## TASK INSTRUCTIONS
Reproduce every line of the items below verbatim, omitting the pictures from your response.

Saved data entries:
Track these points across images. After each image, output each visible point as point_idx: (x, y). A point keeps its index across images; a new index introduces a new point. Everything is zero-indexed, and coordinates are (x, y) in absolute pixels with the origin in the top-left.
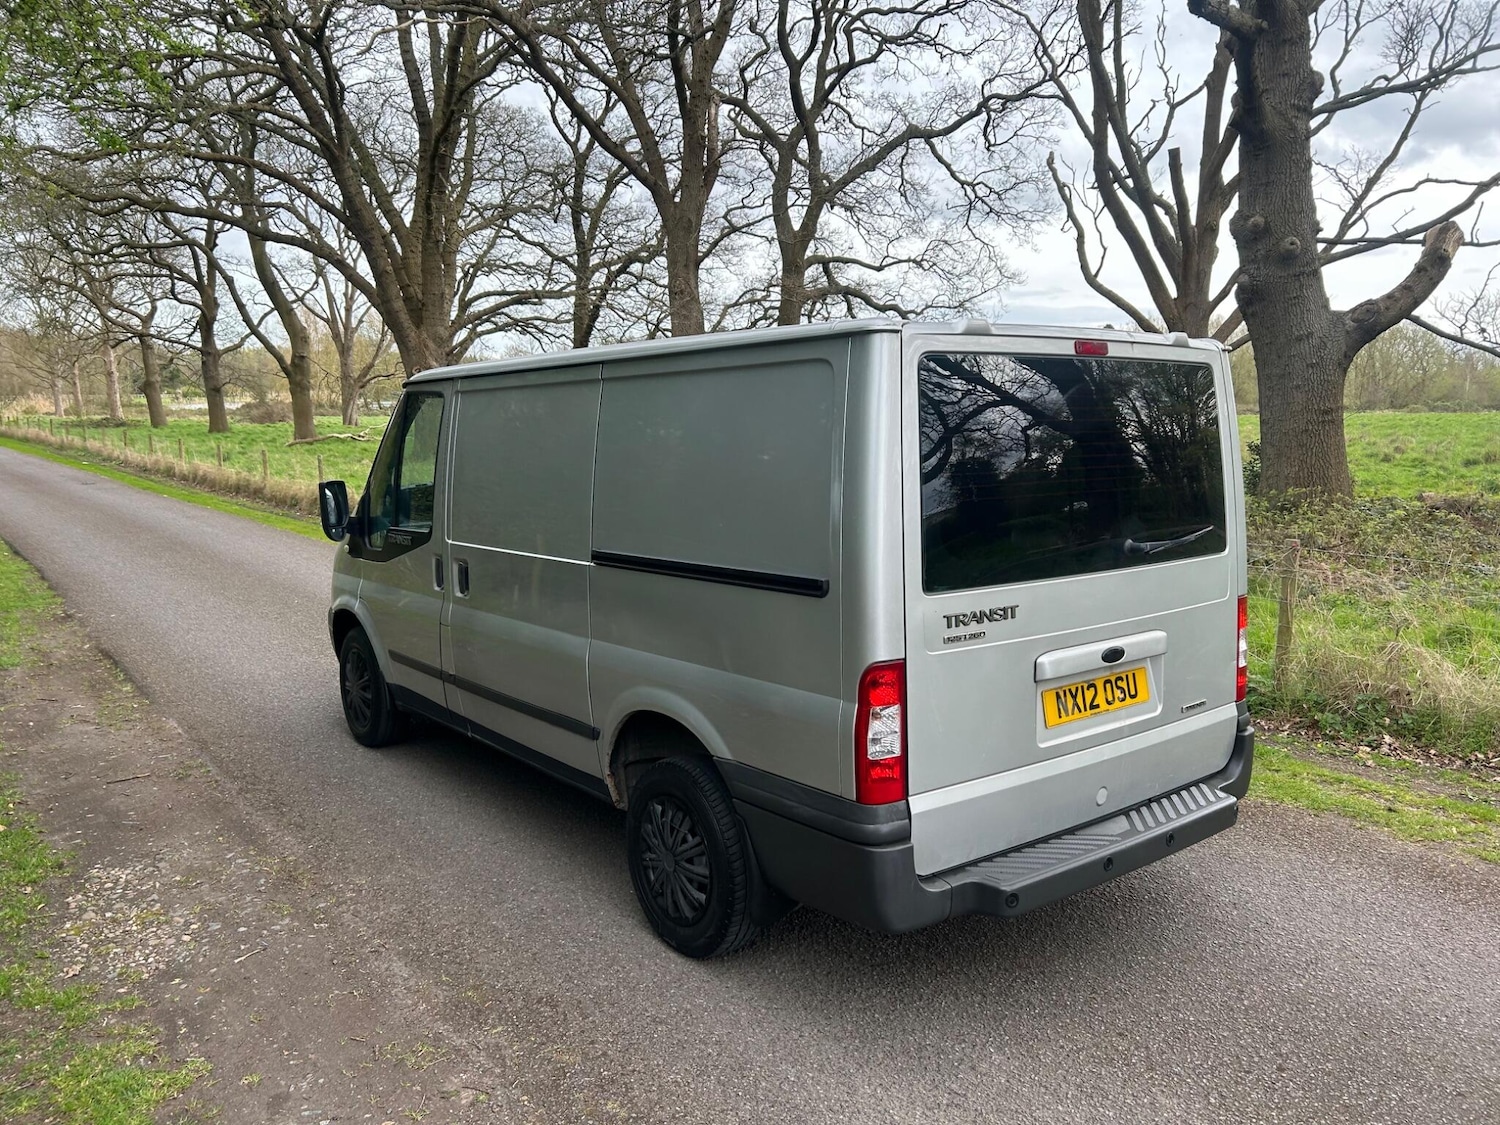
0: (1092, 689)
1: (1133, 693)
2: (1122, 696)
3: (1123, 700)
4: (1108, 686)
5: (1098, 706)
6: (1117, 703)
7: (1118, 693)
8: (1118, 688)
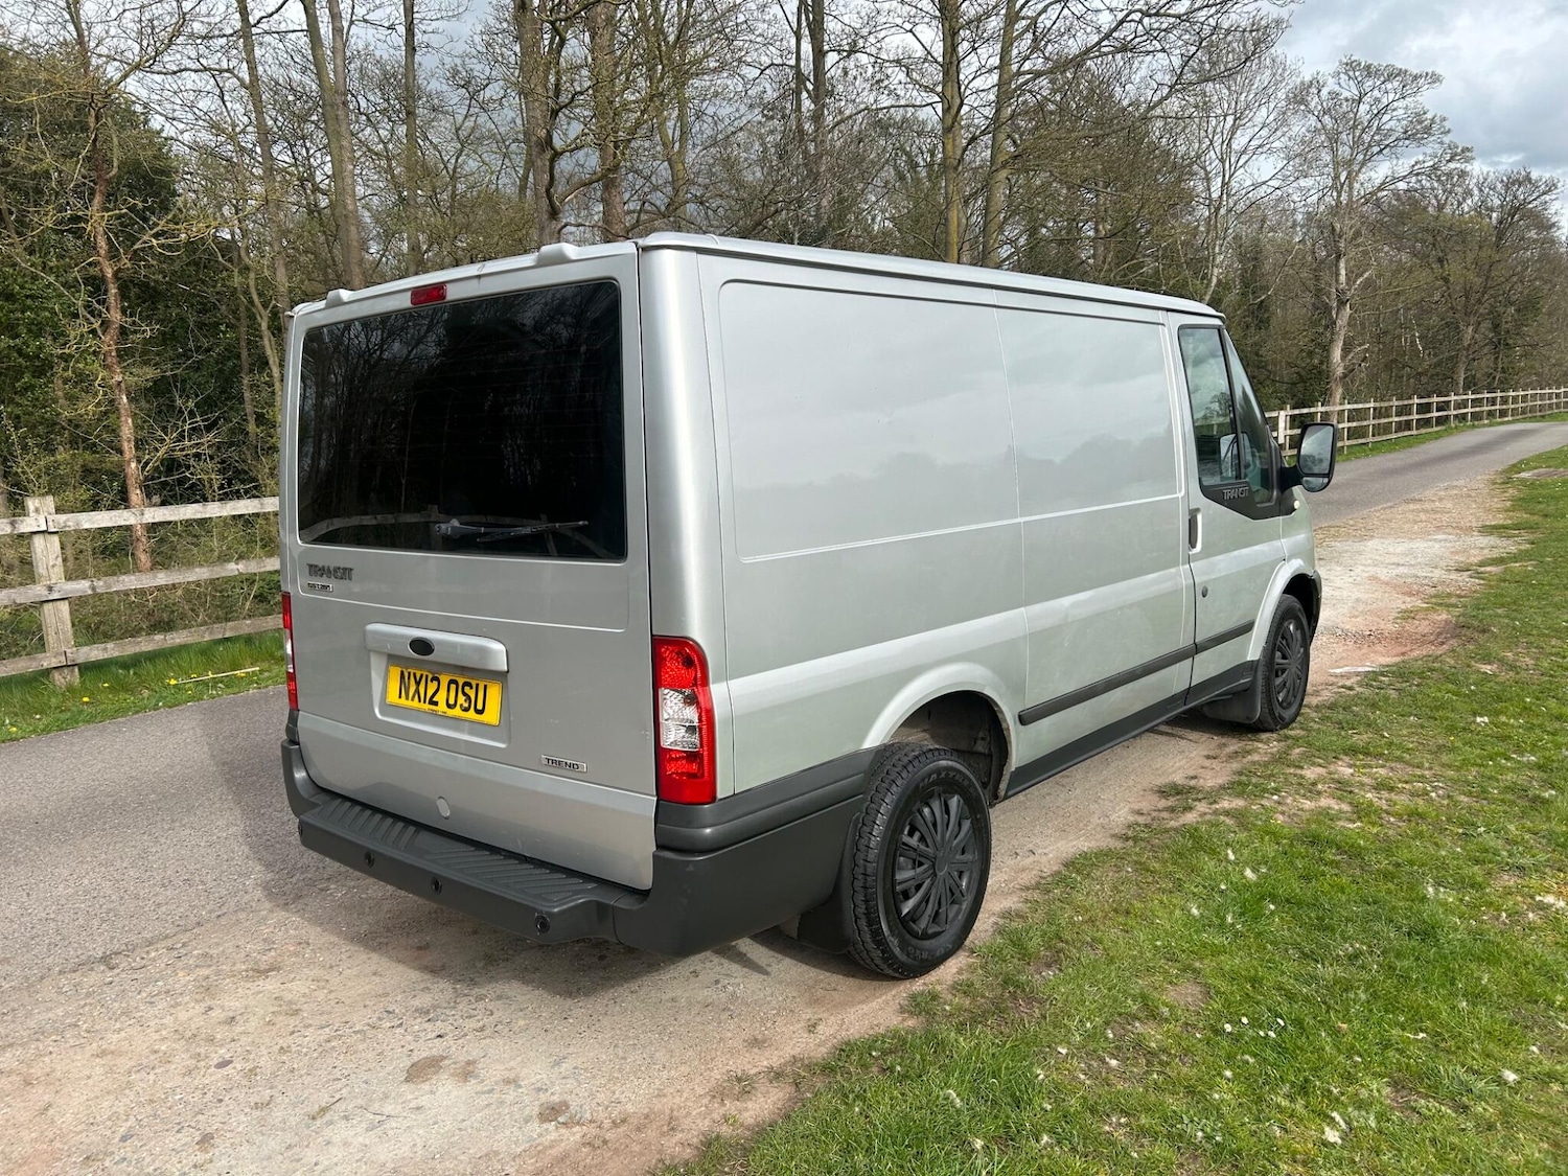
0: (435, 683)
1: (480, 707)
2: (466, 705)
3: (466, 710)
4: (453, 686)
5: (436, 704)
6: (457, 712)
7: (461, 699)
8: (464, 694)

## THE ANSWER
Track these points across images. After each image, output each visible point as point_idx: (x, y). A point keeps its index across images; a new index introduces a new point. Everything is zero-indexed, and coordinates are (x, y) in absolute pixels with the origin in the top-left.
0: (1092, 689)
1: (1133, 693)
2: (1122, 696)
3: (1123, 700)
4: (1108, 686)
5: (1098, 706)
6: (1117, 703)
7: (1118, 693)
8: (1118, 688)
0: (435, 683)
1: (480, 707)
2: (466, 705)
3: (466, 710)
4: (453, 686)
5: (436, 704)
6: (457, 712)
7: (461, 699)
8: (464, 694)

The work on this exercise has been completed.